I realized a few things.

Terry's an ass
He doesn't even deserve me
No wonder he's so confused. He can't deal with the fact he still wants me
It ain't gonna happen

Last night was actually a compliment from him to me.

I'm gonna be okay now.

And while kicking my own butt into action to run again today, I stumbled across these images that brought a smile to my face.



Tuesday, October 4, 2011

Wow, I've been gone a long time...

Life got in the way.  I was busy.  I actually was really really hurt by someone I thought cared about me fairly recently.  Hurt badly.  It sent me into a real funk for most of September.  I mean a bad one.  My body shut down.  I couldn't eat, or sleep.  So running was out of the question.

But that's changed now.  I had something to learn.  I learned that not everyone is a good person deep down.  Even if they say they care about you, sometimes they'll really hurt you to save face.  I'm not like that.  I don't ever want to be like that.  I have self respect.  And I don't trump myself up by cutting others down. 

It has taken me a long time to realize how lucky I am to have had this happen to me the way it did.  But I do now. 

And I've spend the last two days feeling like I'm floating on air.  I am feeling so free.  Happy.  Just overjoyed to be alive these days.  It's exciting.

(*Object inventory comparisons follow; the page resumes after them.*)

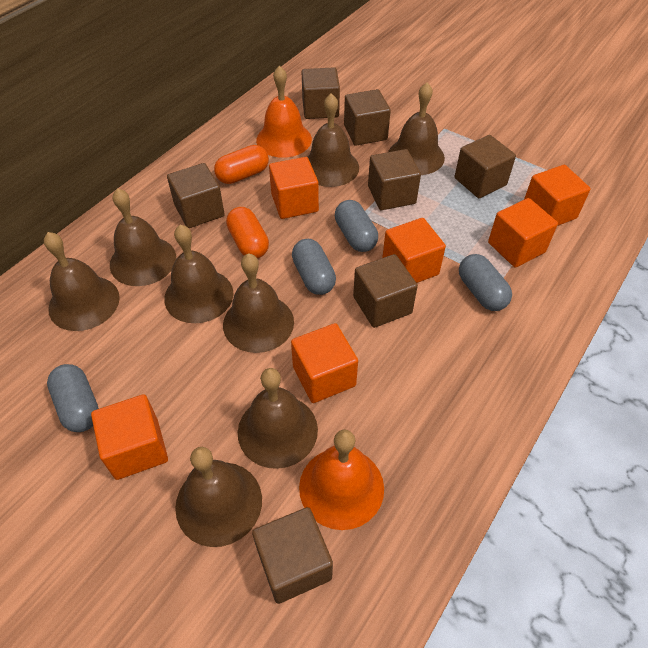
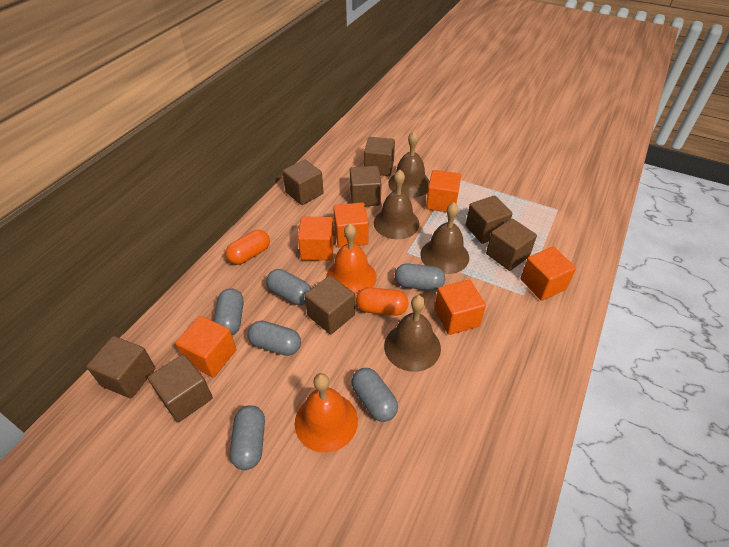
brown bell: [44,232,120,331] [110,188,176,286] [164,224,234,323] [175,447,262,547] [223,253,294,353] [238,368,318,469] [307,93,359,187] [388,82,445,175] = 8 -> [374,170,419,239] [384,295,441,372] [388,131,430,198] [420,202,469,274] = 4
brown cube: [167,163,225,228] [252,507,333,604] [302,67,340,119] [344,89,391,146] [353,254,418,328] [368,149,421,210] [454,135,516,198] = 7 -> [86,336,155,399] [148,354,213,422] [282,159,324,205] [305,275,355,334] [350,166,382,206] [364,137,395,176] [466,195,513,244] [486,218,537,271] = 8
grey capsule: [47,364,99,432] [292,239,336,295] [335,200,378,252] [459,254,512,311] = 4 -> [214,288,244,335] [230,405,265,470] [247,321,301,356] [266,269,311,305] [351,368,398,422] [395,264,445,291] = 6

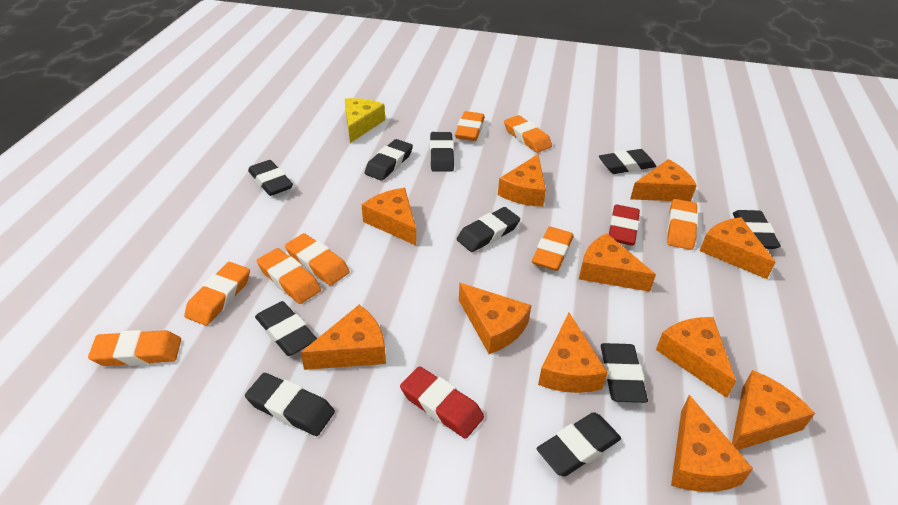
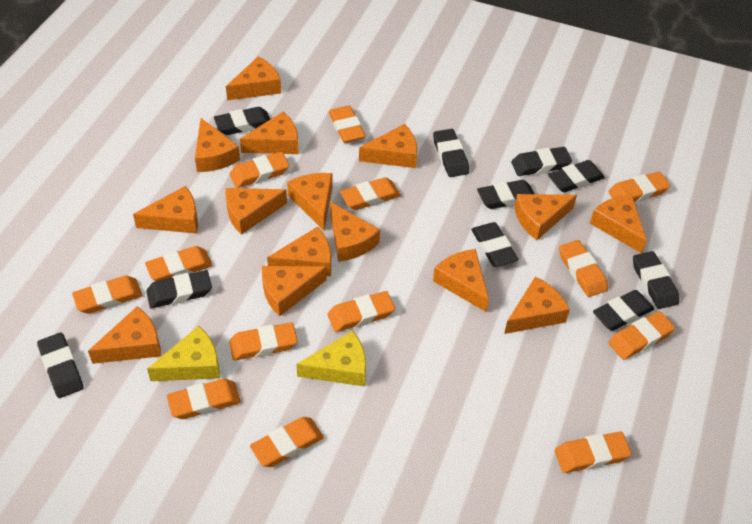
orange cheese: [301,305,386,370] [362,188,416,245] [459,283,531,354] [498,154,546,207] [538,313,608,393] [579,233,656,292] [630,159,697,202] [656,317,736,398] [671,395,753,492] [700,217,776,279] [732,370,815,450] = 11 -> [88,306,161,364] [133,186,198,234] [195,118,240,172] [225,188,287,235] [226,57,281,100] [240,112,299,154] [262,266,327,317] [267,227,331,276] [287,173,333,230] [330,202,380,262] [359,124,417,168] [433,249,489,312] [504,276,570,334] [514,194,577,240] [590,195,647,254] = 15
orange eraser: [88,330,181,366] [184,262,250,326] [257,248,321,304] [285,233,350,286] [455,111,485,141] [504,115,552,153] [532,227,573,271] [667,199,698,250] = 8 -> [72,275,143,314] [145,246,213,281] [167,379,241,419] [229,322,297,361] [230,152,290,188] [250,417,324,467] [327,291,395,332] [328,105,366,143] [340,177,401,210] [555,431,632,473] [559,240,608,297] [608,172,670,203] [608,311,675,360] = 13
red eraser: [400,366,484,439] [609,205,640,246] = 2 -> none = 0
yellow cheese: [345,98,385,143] = 1 -> [147,326,220,381] [297,330,366,386] = 2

 I think part of this being so overjoyed and hyper has to do with the trip coming up.  I am traveling with my kids to San Francisco soon to run the Nike Womens Marathon.  Yep.  I'm running the full distance.  Or going to try my best anyway.

I can't wait. 

This Saturday night, a group of us are going to a Chillowack Concert.  I am looking forward to that too. 

Tammy is really suffering from a deep depression right now.  Oh, I guess I should say who she is - she's new in my life. 

I met someone - Terry.  We were dating for a bit.  He really gained my trust fast.  But then I discovered who he really was.  And his addictions.  And how hateful a person he could be because of them.  Well, Tammy was a friend of his.  She's now a great friend of mine.  All of Terry's friends were mad at him about what happened with me, but that's another story I don't even want to get into.

But Tammy and I are great friends right now.  And she's struggling with depression.  I think I'm going to print off my mindfulness blogs for her to read.  And learn from.  Hopefully they will help her. 

Anyhow, in general, I'm happy right now.  I love this feeling.  I hope it lasts a long LONG time.